| What you are asked to do |
Copy out every line of the records below word for word, leaving out the pictures.
__________
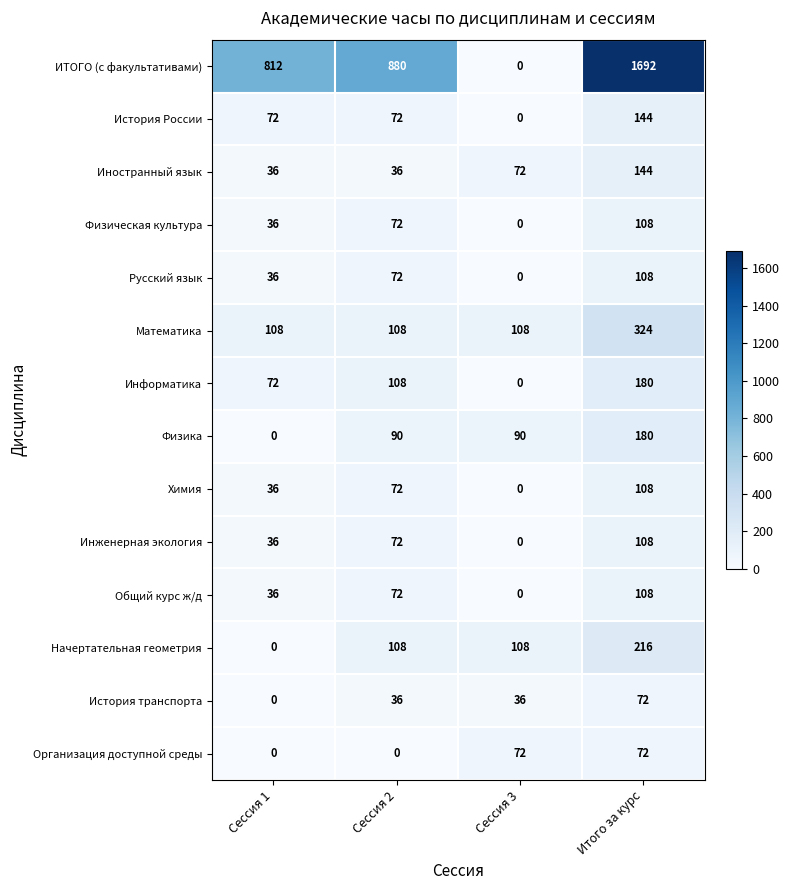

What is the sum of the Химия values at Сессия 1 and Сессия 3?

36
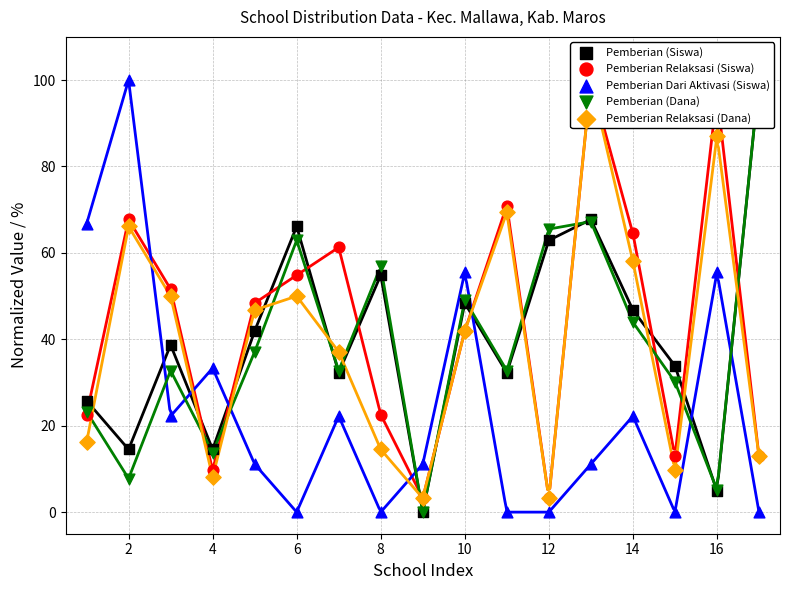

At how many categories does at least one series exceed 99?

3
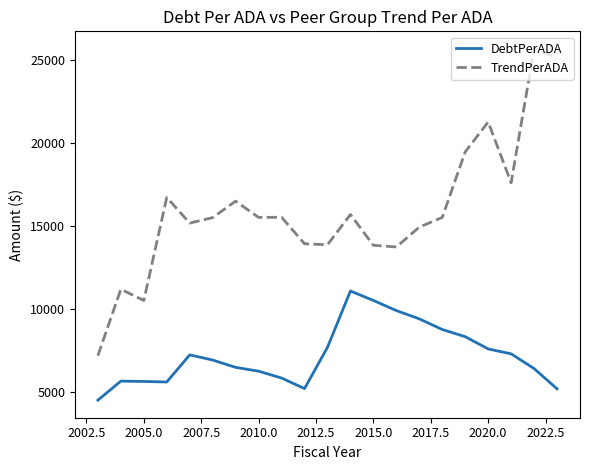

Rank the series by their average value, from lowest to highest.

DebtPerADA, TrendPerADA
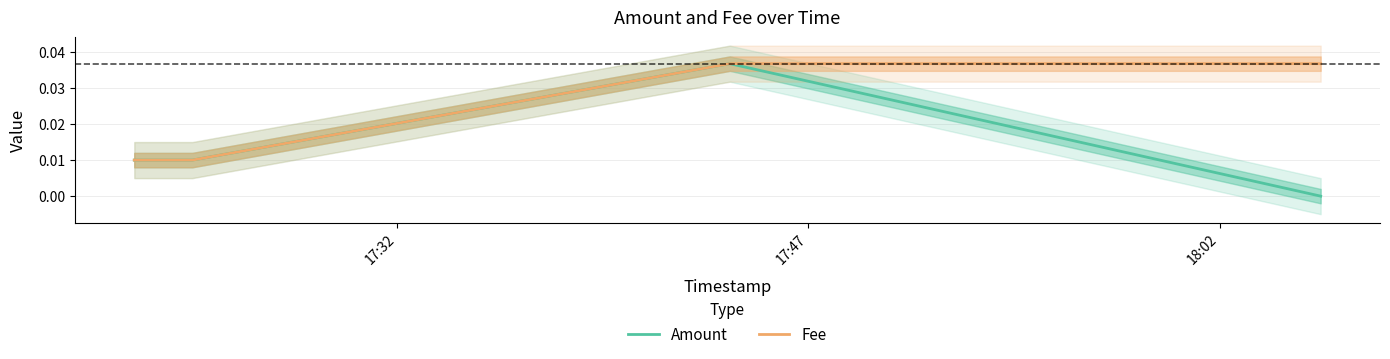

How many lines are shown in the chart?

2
__________
| Solution below |
What is the sum of the Химия values at Сессия 1 and Сессия 3?

36

At how many categories does at least one series exceed 99?

3

Rank the series by their average value, from lowest to highest.

DebtPerADA, TrendPerADA

How many lines are shown in the chart?

2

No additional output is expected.